Dans les deux cas (épidémiologistes, généraux), une poignée d’experts omniprésents structure le récit collectif, souvent dans l’urgence et avec peu de contradiction. Et pendant que les plateaux débattent d’équilibres de puissance et de frappes chirurgicales, une question beaucoup plus simple reste rarement posée : qui a intérêt à ce que la guerre devienne un spectacle d’experts supposés ou auto-proclamés ?

 

 

 

 

lundi 9 mars 2026

Le renseignement russe à l’appui de la République islamiste d’Iran


L’information publiée dans la plupart des quotidiens français et occidentaux est parueaujourd’hui : depuis les débuts de l’offensive israélo-américaine, l’armée de Poutine, grâce à ses moyens de repérage satellitaire, signalerait à Téhéran le positionnement des avions et navires américains au Proche et au Moyen-Orient.

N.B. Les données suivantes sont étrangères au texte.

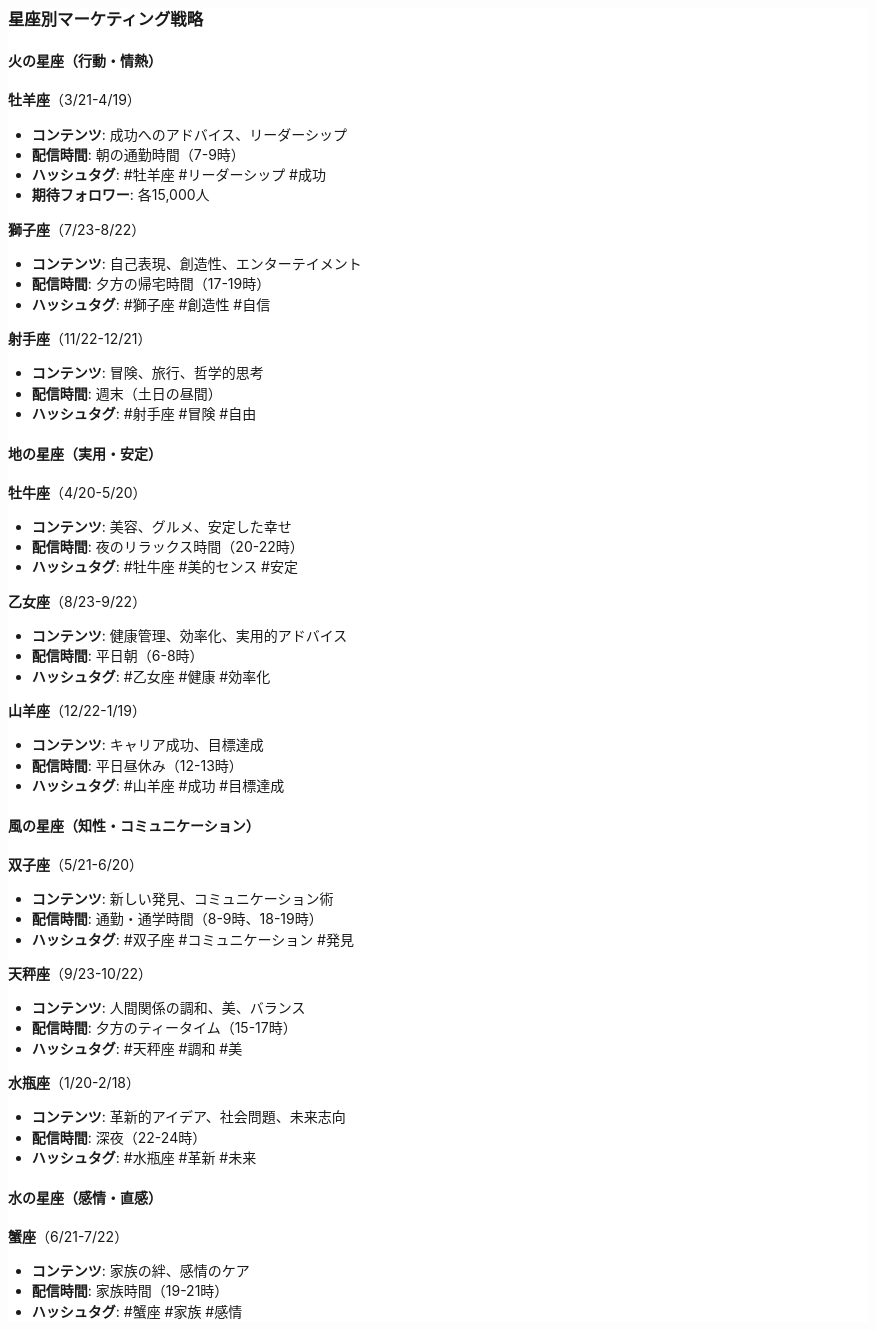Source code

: ### 星座別マーケティング戦略

#### 火の星座（行動・情熱）
**牡羊座**（3/21-4/19）
- **コンテンツ**: 成功へのアドバイス、リーダーシップ
- **配信時間**: 朝の通勤時間（7-9時）
- **ハッシュタグ**: #牡羊座 #リーダーシップ #成功
- **期待フォロワー**: 各15,000人

**獅子座**（7/23-8/22）
- **コンテンツ**: 自己表現、創造性、エンターテイメント
- **配信時間**: 夕方の帰宅時間（17-19時）
- **ハッシュタグ**: #獅子座 #創造性 #自信

**射手座**（11/22-12/21）
- **コンテンツ**: 冒険、旅行、哲学的思考
- **配信時間**: 週末（土日の昼間）
- **ハッシュタグ**: #射手座 #冒険 #自由

#### 地の星座（実用・安定）
**牡牛座**（4/20-5/20）
- **コンテンツ**: 美容、グルメ、安定した幸せ
- **配信時間**: 夜のリラックス時間（20-22時）
- **ハッシュタグ**: #牡牛座 #美的センス #安定

**乙女座**（8/23-9/22）
- **コンテンツ**: 健康管理、効率化、実用的アドバイス
- **配信時間**: 平日朝（6-8時）
- **ハッシュタグ**: #乙女座 #健康 #効率化

**山羊座**（12/22-1/19）
- **コンテンツ**: キャリア成功、目標達成
- **配信時間**: 平日昼休み（12-13時）
- **ハッシュタグ**: #山羊座 #成功 #目標達成

#### 風の星座（知性・コミュニケーション）
**双子座**（5/21-6/20）
- **コンテンツ**: 新しい発見、コミュニケーション術
- **配信時間**: 通勤・通学時間（8-9時、18-19時）
- **ハッシュタグ**: #双子座 #コミュニケーション #発見

**天秤座**（9/23-10/22）
- **コンテンツ**: 人間関係の調和、美、バランス
- **配信時間**: 夕方のティータイム（15-17時）
- **ハッシュタグ**: #天秤座 #調和 #美

**水瓶座**（1/20-2/18）
- **コンテンツ**: 革新的アイデア、社会問題、未来志向
- **配信時間**: 深夜（22-24時）
- **ハッシュタグ**: #水瓶座 #革新 #未来

#### 水の星座（感情・直感）
**蟹座**（6/21-7/22）
- **コンテンツ**: 家族の絆、感情のケア
- **配信時間**: 家族時間（19-21時）
- **ハッシュタグ**: #蟹座 #家族 #感情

Rien d’étonnant à cela, ne sait-on pas que depuis l’invasion russe de l’Ukraine en février 2022 fonctionne entre la Russie et l’Iran une étroite collaboration militaire ?

Jusqu’à ce que la Russie se dote ces derniers temps de ses propres moyens de fabrication de drones, l’Iran n’a cessé de la fournir massivement en engins Shahed à des fins d’utilisation contre l’Ukraine. Ainsi, même s’il ne s’agit pas d’une alliance militaire explicitement signée, a été constitué ou reconstitué au long des dernières années ce que le président Reagan appelait jadis un « axe du mal ».

Ce dernier est aujourd’hui formé par la Russie de Poutine, la Chine de Xi, la Corée du Nord de Kim Jong Un et désormais l’Iran de Khamenei fils. À cela s’ajoutait la Syrie de Bachar el Assad passée sous le contrôle de l’islamisme sunnite d’Ahmed al Sharaa et autres « proxis » de l’Iran, en premier le Hezbollah au Liban et les Houthis au Yémen.

Mais ne voilà-t-il pas qu’à l’inverse de ce qu’il en était jusqu’ici où l’Iran fournissait la Russie de ses drones, ce sont maintenant les États-Unis qui ont sollicité l’aide de l’armée ukrainienne, remarquablement efficace dans la production de drones !

Or, la protection contre les drones est le point faible de la défense anti-aérienne israélo-américaine et des autres armées alliées dans le Golfe. Espérons que cela renforcera au moins la considération pour l’Ukraine dans la conception trumpiste des conflits en cours.

PS : Je serai bien sûr ce vendredi à 14 h aux obsèques de Marie-Christine Boutonnet, épouse Danet, en la cathédrale d’Albi. Marie-Christine fut pendant de longues années à mes côtés dans le Tarn et en Midi-Pyrénées une militante acharnée et fidèle du Front National. Elle fut élue conseiller régional de Midi-Pyrénées et ensuite député européen du Rassemblement National. Nous la garderons dans notre mémoire et nos prières.